## Instruction
Lay out every line of the records below as a Markdown table with the columns "Row" and "Line", numbering each row and leaving out blank lines.

A run of records
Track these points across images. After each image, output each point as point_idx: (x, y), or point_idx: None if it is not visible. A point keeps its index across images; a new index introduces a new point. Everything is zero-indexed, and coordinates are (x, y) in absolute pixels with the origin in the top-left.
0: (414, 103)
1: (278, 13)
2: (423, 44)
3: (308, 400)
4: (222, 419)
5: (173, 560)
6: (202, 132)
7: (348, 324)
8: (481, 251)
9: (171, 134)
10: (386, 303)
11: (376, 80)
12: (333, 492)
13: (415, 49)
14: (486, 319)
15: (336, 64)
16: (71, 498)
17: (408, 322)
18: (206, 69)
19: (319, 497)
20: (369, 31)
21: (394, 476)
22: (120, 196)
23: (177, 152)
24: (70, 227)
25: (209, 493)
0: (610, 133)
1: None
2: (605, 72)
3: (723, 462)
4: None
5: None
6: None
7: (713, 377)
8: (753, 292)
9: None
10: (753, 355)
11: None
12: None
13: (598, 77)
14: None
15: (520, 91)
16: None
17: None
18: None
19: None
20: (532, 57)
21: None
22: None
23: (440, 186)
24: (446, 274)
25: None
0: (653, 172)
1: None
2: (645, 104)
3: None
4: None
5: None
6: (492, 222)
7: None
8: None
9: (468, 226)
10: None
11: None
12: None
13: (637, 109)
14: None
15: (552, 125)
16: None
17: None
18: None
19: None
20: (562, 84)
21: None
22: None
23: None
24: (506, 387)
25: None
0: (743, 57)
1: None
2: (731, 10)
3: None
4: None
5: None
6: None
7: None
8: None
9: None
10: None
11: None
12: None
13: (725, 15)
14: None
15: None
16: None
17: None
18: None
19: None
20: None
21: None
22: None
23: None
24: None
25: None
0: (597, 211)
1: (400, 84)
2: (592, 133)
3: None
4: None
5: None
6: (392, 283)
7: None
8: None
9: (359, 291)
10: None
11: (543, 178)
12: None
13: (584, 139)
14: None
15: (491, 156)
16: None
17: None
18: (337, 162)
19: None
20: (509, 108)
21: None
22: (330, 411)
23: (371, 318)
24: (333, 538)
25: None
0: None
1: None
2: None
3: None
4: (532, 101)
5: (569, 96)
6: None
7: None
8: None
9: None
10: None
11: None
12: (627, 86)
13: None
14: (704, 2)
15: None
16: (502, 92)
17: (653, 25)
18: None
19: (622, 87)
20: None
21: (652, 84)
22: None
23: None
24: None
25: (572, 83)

## Task solution
| Row | Line |
|---|---|
| 1 | Track these points across images. After each image, output each point as point_idx: (x, y), or point_idx: None if it is not visible. A point keeps its index across images; a new index introduces a new point. Everything is zero-indexed, and coordinates are (x, y) in absolute pixels with the origin in the top-left. |
| 2 | 0: (414, 103) |
| 3 | 1: (278, 13) |
| 4 | 2: (423, 44) |
| 5 | 3: (308, 400) |
| 6 | 4: (222, 419) |
| 7 | 5: (173, 560) |
| 8 | 6: (202, 132) |
| 9 | 7: (348, 324) |
| 10 | 8: (481, 251) |
| 11 | 9: (171, 134) |
| 12 | 10: (386, 303) |
| 13 | 11: (376, 80) |
| 14 | 12: (333, 492) |
| 15 | 13: (415, 49) |
| 16 | 14: (486, 319) |
| 17 | 15: (336, 64) |
| 18 | 16: (71, 498) |
| 19 | 17: (408, 322) |
| 20 | 18: (206, 69) |
| 21 | 19: (319, 497) |
| 22 | 20: (369, 31) |
| 23 | 21: (394, 476) |
| 24 | 22: (120, 196) |
| 25 | 23: (177, 152) |
| 26 | 24: (70, 227) |
| 27 | 25: (209, 493) |
| 28 | 0: (610, 133) |
| 29 | 1: None |
| 30 | 2: (605, 72) |
| 31 | 3: (723, 462) |
| 32 | 4: None |
| 33 | 5: None |
| 34 | 6: None |
| 35 | 7: (713, 377) |
| 36 | 8: (753, 292) |
| 37 | 9: None |
| 38 | 10: (753, 355) |
| 39 | 11: None |
| 40 | 12: None |
| 41 | 13: (598, 77) |
| 42 | 14: None |
| 43 | 15: (520, 91) |
| 44 | 16: None |
| 45 | 17: None |
| 46 | 18: None |
| 47 | 19: None |
| 48 | 20: (532, 57) |
| 49 | 21: None |
| 50 | 22: None |
| 51 | 23: (440, 186) |
| 52 | 24: (446, 274) |
| 53 | 25: None |
| 54 | 0: (653, 172) |
| 55 | 1: None |
| 56 | 2: (645, 104) |
| 57 | 3: None |
| 58 | 4: None |
| 59 | 5: None |
| 60 | 6: (492, 222) |
| 61 | 7: None |
| 62 | 8: None |
| 63 | 9: (468, 226) |
| 64 | 10: None |
| 65 | 11: None |
| 66 | 12: None |
| 67 | 13: (637, 109) |
| 68 | 14: None |
| 69 | 15: (552, 125) |
| 70 | 16: None |
| 71 | 17: None |
| 72 | 18: None |
| 73 | 19: None |
| 74 | 20: (562, 84) |
| 75 | 21: None |
| 76 | 22: None |
| 77 | 23: None |
| 78 | 24: (506, 387) |
| 79 | 25: None |
| 80 | 0: (743, 57) |
| 81 | 1: None |
| 82 | 2: (731, 10) |
| 83 | 3: None |
| 84 | 4: None |
| 85 | 5: None |
| 86 | 6: None |
| 87 | 7: None |
| 88 | 8: None |
| 89 | 9: None |
| 90 | 10: None |
| 91 | 11: None |
| 92 | 12: None |
| 93 | 13: (725, 15) |
| 94 | 14: None |
| 95 | 15: None |
| 96 | 16: None |
| 97 | 17: None |
| 98 | 18: None |
| 99 | 19: None |
| 100 | 20: None |
| 101 | 21: None |
| 102 | 22: None |
| 103 | 23: None |
| 104 | 24: None |
| 105 | 25: None |
| 106 | 0: (597, 211) |
| 107 | 1: (400, 84) |
| 108 | 2: (592, 133) |
| 109 | 3: None |
| 110 | 4: None |
| 111 | 5: None |
| 112 | 6: (392, 283) |
| 113 | 7: None |
| 114 | 8: None |
| 115 | 9: (359, 291) |
| 116 | 10: None |
| 117 | 11: (543, 178) |
| 118 | 12: None |
| 119 | 13: (584, 139) |
| 120 | 14: None |
| 121 | 15: (491, 156) |
| 122 | 16: None |
| 123 | 17: None |
| 124 | 18: (337, 162) |
| 125 | 19: None |
| 126 | 20: (509, 108) |
| 127 | 21: None |
| 128 | 22: (330, 411) |
| 129 | 23: (371, 318) |
| 130 | 24: (333, 538) |
| 131 | 25: None |
| 132 | 0: None |
| 133 | 1: None |
| 134 | 2: None |
| 135 | 3: None |
| 136 | 4: (532, 101) |
| 137 | 5: (569, 96) |
| 138 | 6: None |
| 139 | 7: None |
| 140 | 8: None |
| 141 | 9: None |
| 142 | 10: None |
| 143 | 11: None |
| 144 | 12: (627, 86) |
| 145 | 13: None |
| 146 | 14: (704, 2) |
| 147 | 15: None |
| 148 | 16: (502, 92) |
| 149 | 17: (653, 25) |
| 150 | 18: None |
| 151 | 19: (622, 87) |
| 152 | 20: None |
| 153 | 21: (652, 84) |
| 154 | 22: None |
| 155 | 23: None |
| 156 | 24: None |
| 157 | 25: (572, 83) |